Entender o funk por um referencial histórico, deixando de lado uma análise puramente sociológica e antropológica é o que busca a professora Silvia Cristina Martins de Souza, no projeto “Expressões do Funk”. O projeto busca entender a história do funk a partir de várias questões como, por exemplo, a forma como desde a década de 60 e 70 o movimento negro e outras manifestações culturais vêm sendo incorporados no Brasil.
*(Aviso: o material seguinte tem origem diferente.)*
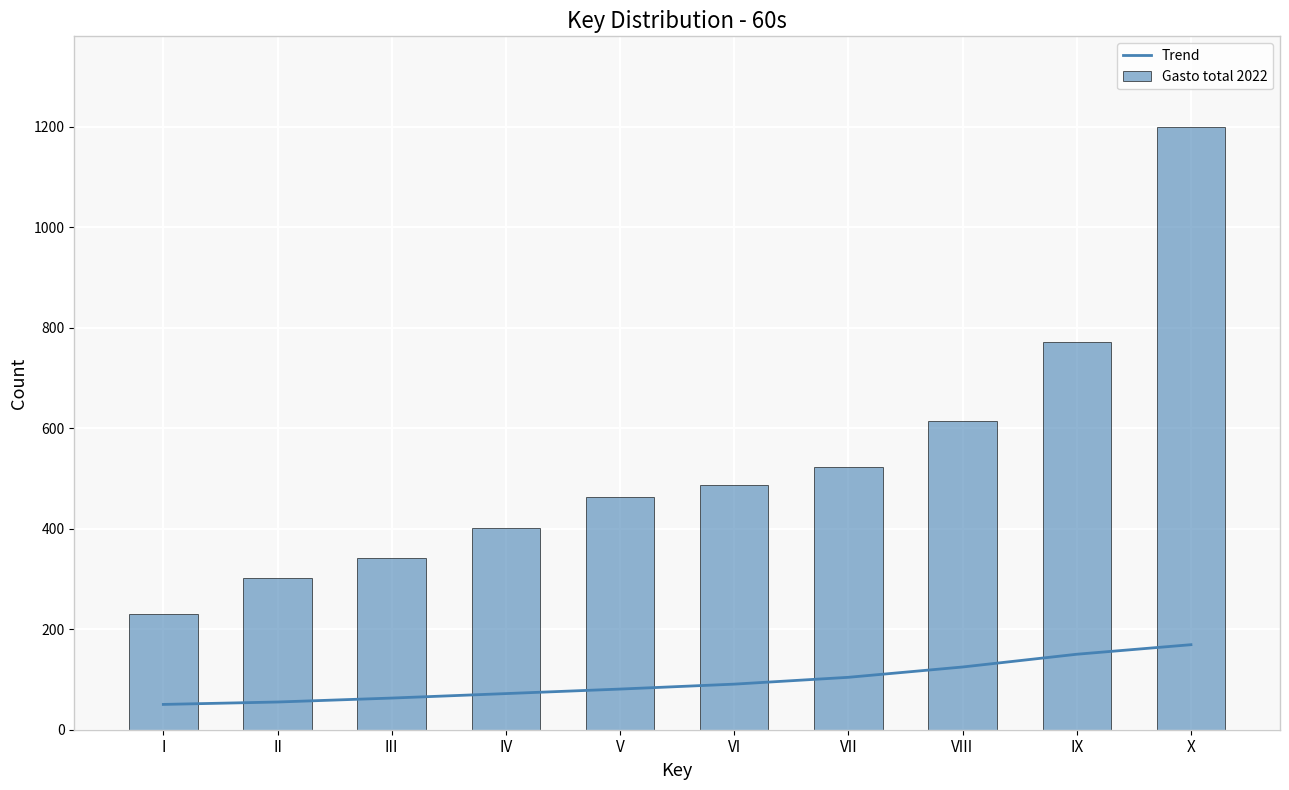

What is the difference between the highest and lowest values at V?

382.1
Um desses movimentos é o funk.

Silvia Cristina de Souza possui graduação em História pela Universidade Santa Úrsula, mestrado e doutorado em História pela Universidade Estadual de Campinas, e pós doutoramento pela Universidade Federal Fluminense. Atualmente é professora associada da UEL. Segundo a docente, o projeto é um trabalho orientado por ela que surgiu devido à observação de que o funk era muito trabalhado por sociólogos e antropólogos, mas não por historiadores.

A coordenadora do projeto destaca a capacidade do funk de criar uma identidade entre as pessoas. “Mesmo com todos os problemas que o funk tem, ele acaba criando um espaço de identidade para a juventude que vive basicamente nas favelas e nos subúrbios.” Ela diz não saber até onde a pesquisa vai conseguir chegar, mas que pretende analisar até os dias de hoje, onde há a associação dos bailes funk com a urgia, a violência e a sensualidade. No momento, o trabalho está focado nas décadas de 60 e 70. “Nos concentramos nessas décadas, na emergência do funk fora do país e como ele vai ser apropriado no Brasil”, explica.
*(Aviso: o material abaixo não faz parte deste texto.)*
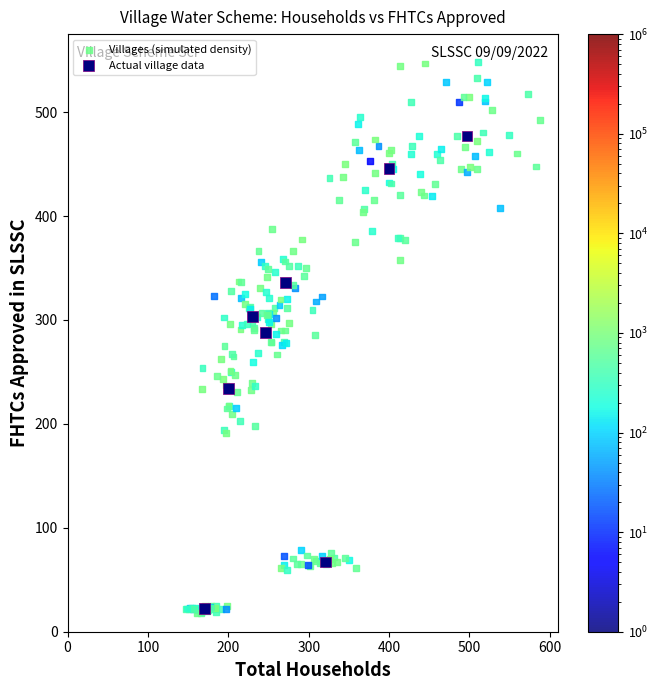

Which series contains the highest Y value?

Villages (simulated density)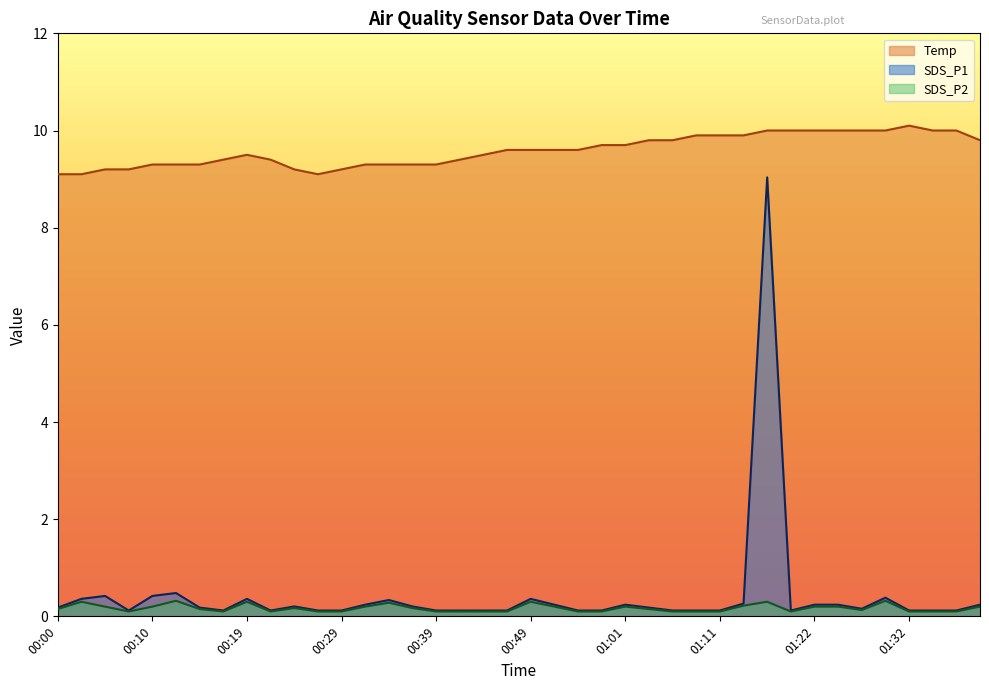

True or false: SDS_P2 and SDS_P1 intersect in this chart.

False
Segundo a professora, o funk nasce em um momento de efervescência: das lutas pela libertação na África, dos movimentos feministas e gays, entre outros. Quando esse movimento musical chega ao Brasil, ele chega com uma característica mais dançante. “Nessa época ele era visto mais como um tipo de música dançante, que já possuía um elemento de sensualidade.” Silvia destaca ainda que as músicas ouvidas nessa época eram vindas de fora. “O que se ouvia eram os funks vindos de fora do país que as pessoas dançavam independente de entender o que dizia as letras, que já nessa época possuíam uma característica de protesto”, explica.
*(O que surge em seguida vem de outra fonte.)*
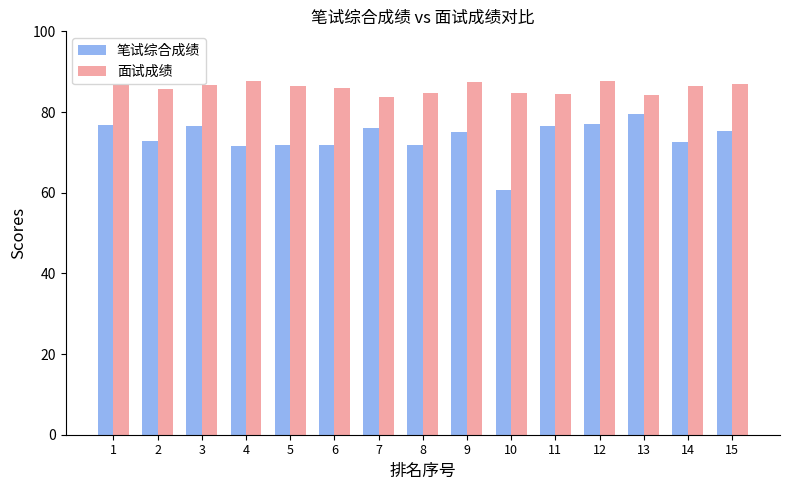

Which label corresponds to the smallest value in the chart?

10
De acordo com a docente, é a partir da década de 80 que se passa a ter um tipo de funk que podemos chamar de brasileiro e que começa a ser mais veiculado pela mídia. Segundo Silvia, na década seguinte esse movimento musical vive seu auge. “É na década de 90 que o funk atinge o seu auge e é interessante analisar as letras que passam a ser produzidas. Por mais que as músicas tenham um duplo sentido, que para algumas pessoas parece muito agressivo, ela também tem uma lição de moral, que é a moral de cada comunidade”, ressalta.

A professora lembra que primeiramente o funk não possuía uma associação ao tráfico e violência, e que nesse sentido o arrastão ocorrido na praia do Rio de Janeiro em 1992 foi emblemático. “O arrastão foi associado às galeras funkeras que estavam supostamente descendo o morro para atacar a classe média no espaço público da praia. A partir desse momento, começou-se a associar o funk com a ideia de morro, tráfico e violência.” Segundo Silvia Cristina de Souza, com essa associação, começou um período de maior repressão e de cobrança para que o funk ficasse no subúrbio e no morro e não descesse à cidade. Essa cobrança teve seu ápice nos anos 90 e com o tempo, foi amainando.

A professora menciona que o projeto busca analisar a expressão do funk a partir de uma perspectiva de culturas. “Buscamos trabalhar com o hibridismo de cultura, com culturas que dialogam, sem fazer a separação exterior entre cultura erudita e cultura de massa, que não dá conta de explicar, por exemplo, como existem bailes funk também na Zona Sul”, afirma.

Por meio do projeto, Silva Cristina de Souza diz que “ficou clara a capacidade desse movimento musical em agregar pessoas em várias comunidades, várias galeras. É um espaço que dá voz para aquelas pessoas que vivem marginalizados, ou seja, que vivem excluídas da sociedade. O funk pensa a juventude negra que é colocada às margens da comunidade e como essa juventude dialoga com isso.” A doutora ressalta que hoje as letras não possuem o caráter político explícito da década de 60 e 70, mas que “agora esse protesto é feito em relação à política do cotidiano”.